## Task
Take nothing but the lines from the one with "TE INTERESA..." through the one with "El padre de la menor negó que se tratara" in the entries below, both ends kept, and return them exactly with pictures left out.

== == ==

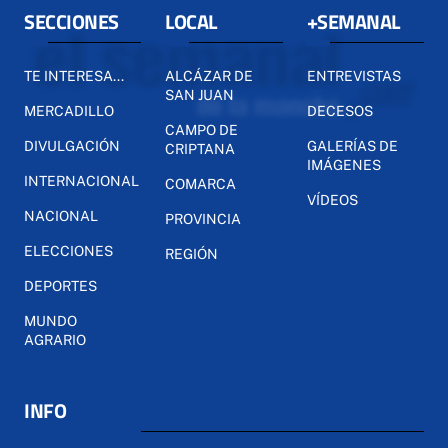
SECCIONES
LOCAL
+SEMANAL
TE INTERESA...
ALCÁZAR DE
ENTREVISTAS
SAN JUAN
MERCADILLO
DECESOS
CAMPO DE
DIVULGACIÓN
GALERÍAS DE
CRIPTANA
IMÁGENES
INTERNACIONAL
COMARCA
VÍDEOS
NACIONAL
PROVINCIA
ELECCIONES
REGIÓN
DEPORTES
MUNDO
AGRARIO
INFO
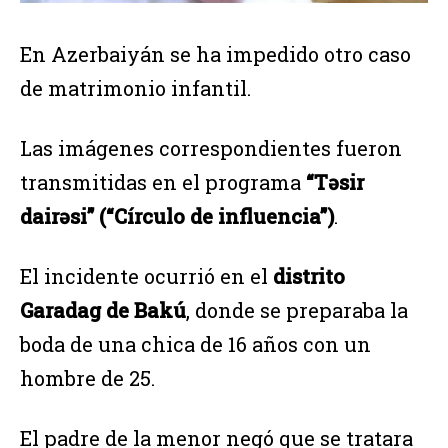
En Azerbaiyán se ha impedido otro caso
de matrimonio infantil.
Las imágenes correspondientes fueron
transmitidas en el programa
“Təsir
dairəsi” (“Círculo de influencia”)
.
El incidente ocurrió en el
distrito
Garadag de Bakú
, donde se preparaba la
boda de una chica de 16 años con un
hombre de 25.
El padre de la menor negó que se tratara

== == ==

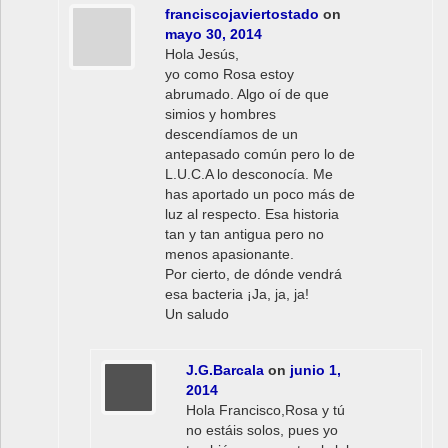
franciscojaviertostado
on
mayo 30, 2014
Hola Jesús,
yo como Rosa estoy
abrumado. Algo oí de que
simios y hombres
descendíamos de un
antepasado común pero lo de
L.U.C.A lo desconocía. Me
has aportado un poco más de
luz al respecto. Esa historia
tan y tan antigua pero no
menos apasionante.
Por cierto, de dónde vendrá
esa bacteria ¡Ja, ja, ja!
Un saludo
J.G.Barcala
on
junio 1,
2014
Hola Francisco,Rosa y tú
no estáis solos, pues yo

== == ==

## Result for this exercise
TE INTERESA...
ALCÁZAR DE
ENTREVISTAS
SAN JUAN
MERCADILLO
DECESOS
CAMPO DE
DIVULGACIÓN
GALERÍAS DE
CRIPTANA
IMÁGENES
INTERNACIONAL
COMARCA
VÍDEOS
NACIONAL
PROVINCIA
ELECCIONES
REGIÓN
DEPORTES
MUNDO
AGRARIO
INFO
En Azerbaiyán se ha impedido otro caso
de matrimonio infantil.
Las imágenes correspondientes fueron
transmitidas en el programa
“Təsir
dairəsi” (“Círculo de influencia”)
.
El incidente ocurrió en el
distrito
Garadag de Bakú
, donde se preparaba la
boda de una chica de 16 años con un
hombre de 25.
El padre de la menor negó que se tratara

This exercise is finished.